Saved entries
——

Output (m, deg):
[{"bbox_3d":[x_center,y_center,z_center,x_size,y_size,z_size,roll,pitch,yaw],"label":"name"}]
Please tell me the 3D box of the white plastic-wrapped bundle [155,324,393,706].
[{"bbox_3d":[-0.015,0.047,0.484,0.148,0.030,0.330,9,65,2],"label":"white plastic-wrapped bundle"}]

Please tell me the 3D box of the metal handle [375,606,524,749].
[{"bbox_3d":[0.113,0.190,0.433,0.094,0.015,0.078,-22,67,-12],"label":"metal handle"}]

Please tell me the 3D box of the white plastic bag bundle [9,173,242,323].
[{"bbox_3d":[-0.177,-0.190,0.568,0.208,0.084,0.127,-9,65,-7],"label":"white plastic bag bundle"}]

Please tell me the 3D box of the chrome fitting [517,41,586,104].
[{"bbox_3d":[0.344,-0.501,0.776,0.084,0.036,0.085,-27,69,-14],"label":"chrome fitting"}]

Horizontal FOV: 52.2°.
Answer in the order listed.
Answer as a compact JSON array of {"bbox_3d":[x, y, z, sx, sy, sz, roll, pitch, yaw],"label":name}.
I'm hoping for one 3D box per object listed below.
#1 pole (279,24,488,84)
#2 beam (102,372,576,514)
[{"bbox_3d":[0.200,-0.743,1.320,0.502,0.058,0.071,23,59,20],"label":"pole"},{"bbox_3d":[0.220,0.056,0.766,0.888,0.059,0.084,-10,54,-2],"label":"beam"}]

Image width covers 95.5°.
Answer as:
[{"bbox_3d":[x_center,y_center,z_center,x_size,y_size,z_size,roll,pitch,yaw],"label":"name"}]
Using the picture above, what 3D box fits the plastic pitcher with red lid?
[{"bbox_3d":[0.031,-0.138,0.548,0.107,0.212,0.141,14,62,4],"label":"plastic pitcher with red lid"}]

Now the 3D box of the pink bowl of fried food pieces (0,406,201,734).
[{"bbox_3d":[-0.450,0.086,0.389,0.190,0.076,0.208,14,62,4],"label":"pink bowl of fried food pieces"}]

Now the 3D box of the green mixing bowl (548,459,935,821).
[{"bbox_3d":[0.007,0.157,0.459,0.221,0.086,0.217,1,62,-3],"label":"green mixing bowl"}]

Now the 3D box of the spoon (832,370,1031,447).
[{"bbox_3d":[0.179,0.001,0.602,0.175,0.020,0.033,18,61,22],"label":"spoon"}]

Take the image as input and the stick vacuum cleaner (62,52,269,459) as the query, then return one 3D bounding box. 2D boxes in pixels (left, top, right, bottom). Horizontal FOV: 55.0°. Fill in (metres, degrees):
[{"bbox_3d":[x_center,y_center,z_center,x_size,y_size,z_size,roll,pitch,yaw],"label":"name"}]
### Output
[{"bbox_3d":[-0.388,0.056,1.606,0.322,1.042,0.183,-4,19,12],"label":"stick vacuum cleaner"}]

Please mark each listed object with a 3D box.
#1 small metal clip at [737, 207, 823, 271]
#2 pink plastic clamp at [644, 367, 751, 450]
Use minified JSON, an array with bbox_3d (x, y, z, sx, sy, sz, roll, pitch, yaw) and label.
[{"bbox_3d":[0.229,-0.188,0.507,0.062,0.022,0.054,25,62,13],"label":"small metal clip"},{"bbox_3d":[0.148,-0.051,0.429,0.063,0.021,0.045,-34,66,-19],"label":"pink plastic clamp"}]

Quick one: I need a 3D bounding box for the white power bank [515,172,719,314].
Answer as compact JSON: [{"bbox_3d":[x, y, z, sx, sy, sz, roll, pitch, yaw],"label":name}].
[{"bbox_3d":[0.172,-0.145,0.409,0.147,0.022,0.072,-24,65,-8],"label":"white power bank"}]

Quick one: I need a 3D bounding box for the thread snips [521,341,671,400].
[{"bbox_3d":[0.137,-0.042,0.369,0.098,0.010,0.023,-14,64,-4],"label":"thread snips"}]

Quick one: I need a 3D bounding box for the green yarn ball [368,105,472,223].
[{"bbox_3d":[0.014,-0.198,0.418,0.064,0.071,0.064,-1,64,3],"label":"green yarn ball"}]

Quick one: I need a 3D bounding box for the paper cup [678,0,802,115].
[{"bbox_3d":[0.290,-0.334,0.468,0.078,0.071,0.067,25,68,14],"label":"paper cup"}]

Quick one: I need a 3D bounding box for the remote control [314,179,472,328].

——

◆ Task goal:
For every line above with the word "Horizontal" in it, make a copy.

◆ Problem solution:
Horizontal FOV: 52.2°.
Take the image as input and the stick vacuum cleaner (62,52,269,459) as the query, then return one 3D bounding box. 2D boxes in pixels (left, top, right, bottom). Horizontal FOV: 55.0°. Fill in (metres, degrees):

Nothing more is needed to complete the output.